Steve, they look great. Got one question though. When you made the legs, were they the other half of the log that was the seat? ......... Jerry (in Tucson)


----------



## FranklinWorkshops (Apr 6, 2021)

Very inspiring. Congratulations to your son, you and all the people who worked on this project. As a older person, I know how valuable these resting places are and it looks like the park rangers were delighted to have them. Very well done.


----------



## Mike1950 (Apr 6, 2021)

Mr. Peet said:


> Use farmers math...block the bench to the sitting height on a flat, relatively lever area. Take the foot log, slide it up against, perpendicular to the seat. Use a strait edge to extend the plane of the foot log to see where it intersects the bench. Mark out the half round. Use the same end of the foot to mark the other side. Repeat for the other foot, with the other foot, then roll the bench over and carve out the half-round with a chainsaw.
> 
> You want to minimize notching the feet, to maintain maximum roundness for water run-off. I assume you are using oak. Osage and black locust work well too. Are you pining the bench to the feet? Lots of folks use timber spikes or landscape tie nails and so on. They rust in nice. They have hot dipped galvanized too. You can use hidden pins also. Doweling and glue just don't cut it if you have real winters. What I did at the camp I managed was used the twisted tie nails. Pre-drilled 2 pilot holes into each foot, hammered them it to depth, cut them off to the length I wanted to go into the bench, marked the bench bottom and drilled the pilot holes, used a grinder to point the cut off ends of the spikes, placed the bench, used a sacrificial block to protect bench, hammered together.
> 
> ...


I would mark as Mr. Peet suggested then cut down to close to line at 2" intervals. Bust out leftover with hammer then fine tune to line. I have watched modern cabin guys do it that way.


----------



## Steve in VA (Apr 6, 2021)

Nubsnstubs said:


> Steve, they look great. Got one question though. When you made the legs, were they the other half of the log that was the seat? ......... Jerry (in Tucson)
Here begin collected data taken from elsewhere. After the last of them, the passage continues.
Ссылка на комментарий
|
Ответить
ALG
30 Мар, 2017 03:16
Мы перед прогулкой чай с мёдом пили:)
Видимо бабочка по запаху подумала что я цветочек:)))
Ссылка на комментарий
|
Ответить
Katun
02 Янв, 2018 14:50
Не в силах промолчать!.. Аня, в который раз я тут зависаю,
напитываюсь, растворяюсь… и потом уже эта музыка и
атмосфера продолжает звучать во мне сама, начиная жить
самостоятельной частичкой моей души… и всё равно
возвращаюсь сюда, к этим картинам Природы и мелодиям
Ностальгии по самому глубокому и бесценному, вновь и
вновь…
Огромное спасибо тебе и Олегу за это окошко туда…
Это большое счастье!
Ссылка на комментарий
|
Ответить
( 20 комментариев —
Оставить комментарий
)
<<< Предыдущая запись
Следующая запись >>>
No, they weren't Jerry. The bases we from completely different logs. We used three logs split in half for the seats, and then 3 different ones split in half and then cross cut in 2' lengths for the bases. Right or wrong, we picked them based on what we thought would make the best seats and then went from there. 

The park has some very strict regulations about building materials and such. In fact, we could not use ANY type of finish on the logs at all. There are apparently two issues with finishes. One is potential runoff into the Potomac River and leaching into the ground as they decay over time. The second is potential liability. A natural log is apparently just that; natural, as in just as found in nature. The second you put a coating on it becomes a project that must be maintained. Someone slips and now it's due to the finish that was put on or the lack of maintaining the finish. Don't ask me more than that, I'm just the free labor that moved some "natural" logs around that just happened to fit together

Reactions: Like 4


----------



## Mr. Peet (Apr 11, 2021)

Another thought...I recall seeing somewhere....they used a torch to char the portion that contacted the ground. Charcoal can last hundreds (thousands) of years. It retains and adds to soil quality. It does not draw moisture well, and creates a natural interface between the ground and the sound wood to slow the rotting process. I have not used this process so can't say personally how good it might be.

Reactions: Informative 2


----------



## Steve in VA (Apr 11, 2021)

Mr. Peet said:


> Another thought...I recall seeing somewhere....they used a torch to char the portion that contacted the ground. Charcoal can last hundreds (thousands) of years. It retains and adds to soil quality. It does not draw moisture well, and creates a natural interface between the ground and the sound wood to slow the rotting process. I have not used this process so can't say personally how good it might be.



Interesting idea Mark! But now that the benches are down they are not getting moved, at least by me! I'll have to tuck that one away in the back of my mind for the future. Thanks!

Reactions: Like 2


----------